The applicants were also asked if they had completed the cleanup of the soil on the property, which had previously been the site of a gas station with underground storage tanks.
Chris explained he and Lana had been working for the last two years on remediation of the site and the process was 90 per cent complete, the 10 per cent remaining being the paperwork to declare the site clean.
He said, “You can’t get a building permit without a cleared site; they won’t issue it.”
Eighty-five loads of soil were dug out of the site and remediated on the back of the lot.
Chris said the alternate method was to have the soil barged off Gabriola, cleaned and brought back. Having it cleaned on site took longer, but was more cost effective.
He was also asked if having a gravel or other permeable surface for the parking lot was considered as an alternative to asphalt.
Chris said the issue with permeable surfaces is they do not collect fluids (such as oil) which drip from vehicles.
The design of the asphalt lot funnels the fluids and runoff into an oil trap where it is collected.
“After all the work we put in cleaning the soil, we are sensitive about having oil get back in to it.”
One of the issues APC members were concerned with is the guidelines do not require applicants to use indigenous plants in landscaping, only that there be natural (as opposed to plastic/artificial) plants used.
Trustees were asked to consider that concern when looking at approving this application.

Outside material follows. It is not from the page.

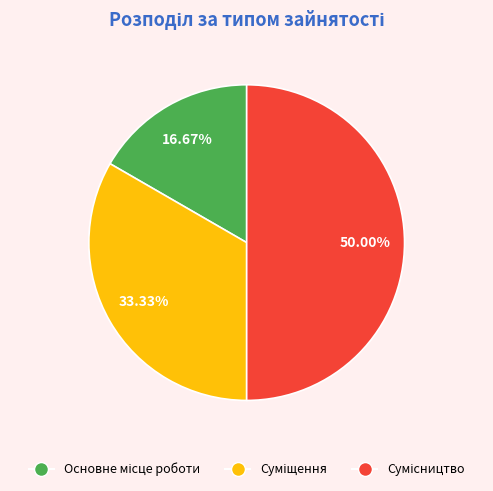

Count the number of slices in the pie.

3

Both Sheila and Gisele were present. Sheila said she thought what the APC members were talking about, whether it was the benches issue or use of natural species, she hoped the APC members would write these ideas down to bring back if there is a Village planning study within the Trust Committee’s work program.
She said much of what was done in the Official Community Plan and Land Use Bylaw in the 1990s was innovative then.
“We can find more innovation now.”
She added that if there is a move on the part of the community to have more benches, the Trust Committee could look at changing the zoning of the entire Village commercial zone, “so all the landowners can all have benches in the future.”
Other questions asked of the applicant:
Q: Why are there so many parking spots?
A: Some parking from Phase 1 was put on to the Phase 2 lot in order to allow the Phase 1 buildings to be built to their size.
Q: What about water and septic systems?
A: Due to it being a commercial building, rainwater is not permitted for interior use so the existing well will be used with a trickle tank (cistern) used as a mid-stream collection point. A rainwater collection system with cisterns will be built for use in the exterior functions such as watering the plants and grass. A septic system separate from the Phase 1 system will be built.
Q: Is there any connection intended to the Lions residence?
A: No. There is a piece of private property between Phase 2 and the Lions centre, which is not owned by the Madrona developers.
Q: Will any mature trees be kept?
A: The grove of trees currently beside North Road just west of the Phase 2/Phase 1 boundary will be kept and integrated into the 25-foot wide setback. Other mature vegetation will be maintained where possible.
Q: Will there be an electric car charging station?
A: The RDN is putting together a short list of locations for potential charging stations, which are being looked at through a provincial grant. At least one station is intended for Gabriola and Phase 2 has been submitted by the developers as a potential site.